Policy paper 291
The policy mix in the euro area
An intrinsically unstable balance
Recommended citation
Jaillet P. 2023. «The policy mix in the euro area, An intrinsically unstable balance», Policy paper, Paris: Jacques Delors Institute, June.
Introduction
In the absence of a political union, the Treaty on the European Economic and Monetary Union (EMU)[1] defines an original policy mix model in which fiscal policy remains the prerogative of Member States while the single monetary policy is delegated to the European Central Bank, the independent federal institution at the centre of the Eurosystem. In this unprecedented configuration, the interactions between the centralised monetary policy and the fiscal policies coordinated under an intergovernmental system were complex from the outset and the policy mix has struggled to strike an unsteady balance across the events which have punctuated its development[2].

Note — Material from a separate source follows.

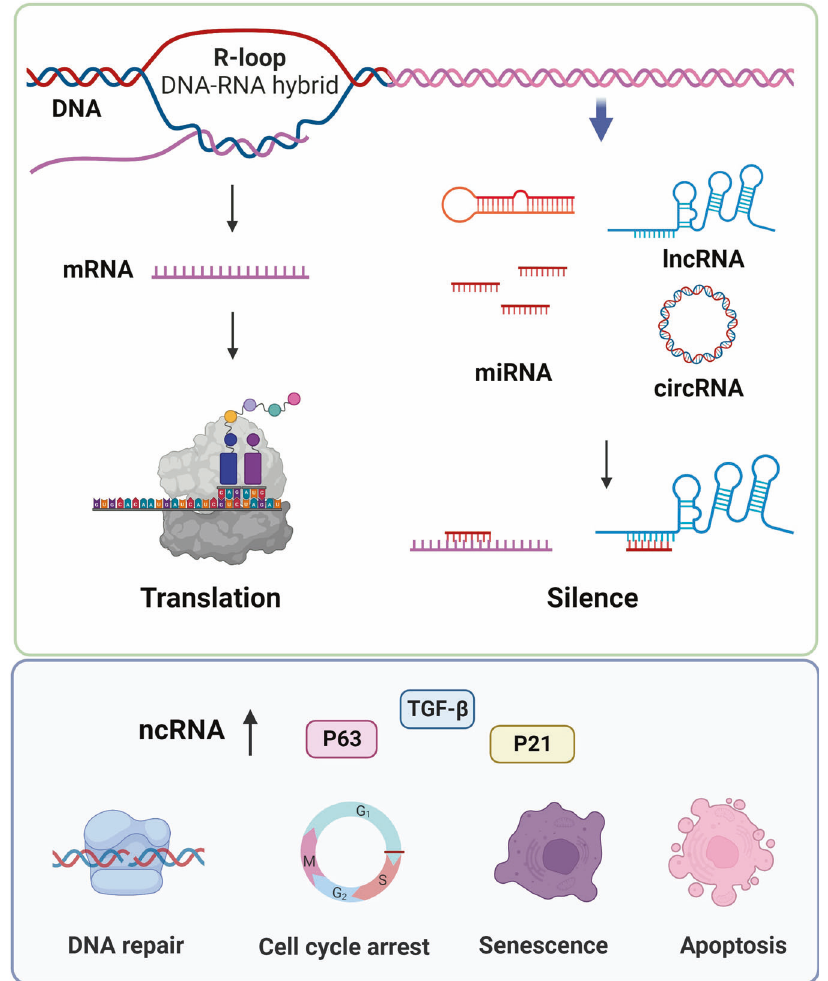
Fig. 6 The mechanism of non-coding RNAs regulation during aging. Non-coding RNAs (ncRNAs) include microRNAs (miRNAs), long non- coding RNAs (lncRNAs), R-loop (DNA-RNA hybrids), and circular RNAs (circRNAs). miRNAs bind to mRNAs, lncRNAs or circRNAs to prevent their functions Signal Transduction and Targeted Therapy (2022)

On an institutional level, another important point is that, by nature, the single monetary policy only concerns the euro area, while the framework for economic coordination, which in particular includes fiscal rules, encompasses the European Union as a whole. This gap has never been bridged and runs contrary to the definition and performance of a policy mix specific to the euro area[3].
This policy paper will first of all present the weaknesses of the economic branch of the EMU, its “Achilles’ heel” to quote Jacques Delors (2003). Secondly, it will review the various phases of the policy mix in the euro area, from 1999 to the major financial crisis of 2008-2009 and the ensuing euro area crisis, then from the ECB’s commitment in 2012 to preserving the integrity of the monetary area at all costs to the budgetary dominance that culminated during the Covid crisis, before the 2021-2022 inflation shock enforced a turnaround in monetary policy and a rebalancing of the policy mix. The last section of the paper will take a brief look at the proposals, such as those recently put forward by the European Commission, aimed at improving the euro area’s economic governance.

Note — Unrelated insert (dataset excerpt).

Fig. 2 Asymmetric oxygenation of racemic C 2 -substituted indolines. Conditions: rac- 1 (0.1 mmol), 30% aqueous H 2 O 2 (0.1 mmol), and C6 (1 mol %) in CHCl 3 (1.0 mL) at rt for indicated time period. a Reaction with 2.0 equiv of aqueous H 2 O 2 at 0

* Pierre Jaillet, Associate Research Fellow, Jacques Delors Institute and the French Insitute for International and Strategic Affairs (IRIS), Professor at IRIS sup. The author would like to thank Thierry Chopin, Johannes Lindner and Sébastien Maillard for their comments on an earlier draft of this paper.
Notes
[1] Cf. Treaty on European Union (TEU), 1993.
[2] For an overview of the theoretical questions raised by the model, see Kempf [2019].
[3] The acknowledgement in the Treaty of Lisbon in 2007 of the Eurogroup, the “informal” meetings of the finance ministers of the euro area, consolidated this intergovernmental coordination model without providing a solution to this institutional conundrum.